Check out this video from Iowa State Senator Matt McCoy, the first openly gay member of the legislature. It’s worth five minutes of your time. And here’s hoping Virginia is paying attention, particularly Virginia Democrats.

One thought on “Iowa state sentor on today’s ruling

  1. Unfortunately, I have a family member who is lesbian and another who is transgendered. It is enough to make one wonder about one’s gene pool. I blame atmospheric testing of nukes back in the 1960s, but who can say why we have a sudden surge in the gender queer population and lesbianism.

    Speaking strictly from personal experience with my relatives, I am certain that both of them would not have chosen their orientation if that option was available. They are who they are, and it is not their fault that they were delt the queer card.

    I have been active in the GLBT rights movement for decades because of these two family members. I don’t advocate for special rights, just that gay and TG people be treated as fairly as every other citizen.

    In America today, the only segments of our population who are not afforded some sort of “protected status” are the transgendered, and White Men.

    When it comes to Marriage, I agree with the evangelical bible-thumper bigots, on one minor point: that marriage is defined as the union of one man and one woman. However, I see no reason that some form of civil union cannot be permitted, so that same-gender couples can share the same legal rights as those “enjoyed” by traditional, married couples.

    By the way, during the last Virginia marriage debate, Bob Marshall pointed out that Virginia law already allowed for same-gender couples to enter into all of the same covenants recognized by marriage, including survivorship and hospital visitation rights.

    In spite of all of the blather generated by Equality Virginia and other self serving, “advocacy” groups, GLBT couples can and do, share all of the rights of married couples, without forcing society to compromise the traditional definition of marriage.

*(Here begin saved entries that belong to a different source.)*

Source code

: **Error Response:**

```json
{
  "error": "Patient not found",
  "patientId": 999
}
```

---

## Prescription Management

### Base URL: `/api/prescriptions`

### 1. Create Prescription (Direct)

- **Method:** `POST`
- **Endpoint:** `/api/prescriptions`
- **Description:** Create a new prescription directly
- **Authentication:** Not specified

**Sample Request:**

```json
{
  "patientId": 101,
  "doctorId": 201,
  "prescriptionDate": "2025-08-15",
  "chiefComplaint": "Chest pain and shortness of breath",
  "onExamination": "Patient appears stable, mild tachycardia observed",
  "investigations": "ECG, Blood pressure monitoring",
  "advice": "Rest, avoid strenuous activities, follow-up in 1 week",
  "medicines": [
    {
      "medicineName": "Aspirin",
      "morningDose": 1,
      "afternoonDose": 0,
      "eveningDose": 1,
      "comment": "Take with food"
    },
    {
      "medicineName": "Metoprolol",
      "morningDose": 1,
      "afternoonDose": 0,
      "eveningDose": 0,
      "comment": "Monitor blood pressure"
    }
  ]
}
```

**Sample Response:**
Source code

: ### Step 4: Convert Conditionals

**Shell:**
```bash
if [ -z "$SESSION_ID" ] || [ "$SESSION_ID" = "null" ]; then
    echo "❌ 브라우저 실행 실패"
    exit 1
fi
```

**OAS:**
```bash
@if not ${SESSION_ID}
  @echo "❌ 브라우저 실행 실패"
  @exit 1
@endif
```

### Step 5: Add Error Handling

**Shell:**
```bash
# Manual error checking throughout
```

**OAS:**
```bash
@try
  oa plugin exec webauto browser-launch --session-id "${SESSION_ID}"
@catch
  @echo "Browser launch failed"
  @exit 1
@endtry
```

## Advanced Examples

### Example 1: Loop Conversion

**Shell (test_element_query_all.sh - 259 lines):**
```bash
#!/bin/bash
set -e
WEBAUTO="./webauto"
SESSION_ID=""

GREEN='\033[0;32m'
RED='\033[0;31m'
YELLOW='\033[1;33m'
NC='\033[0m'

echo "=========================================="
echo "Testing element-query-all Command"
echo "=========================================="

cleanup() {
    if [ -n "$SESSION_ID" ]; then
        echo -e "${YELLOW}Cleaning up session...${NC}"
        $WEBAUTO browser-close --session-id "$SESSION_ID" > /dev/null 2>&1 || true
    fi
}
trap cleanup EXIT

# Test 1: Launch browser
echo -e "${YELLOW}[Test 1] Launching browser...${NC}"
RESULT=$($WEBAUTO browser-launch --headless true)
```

    Virginia does not need to re-define marriage, since the right to form “civil” covenants and contracts already exists under current law. As for the term, “Marriage” I would have to say that the modern definition would be, Marriage (also see lease): A temporary living arrangement between a man and a woman that typically ends, in about half of the cases, within a seven year period. Then the man spends the next ten years paying the former wife a form of extortion, colloquially referred to as either child support or alimony.

    Frankly, I think the hetero community can keep marriage for themselves.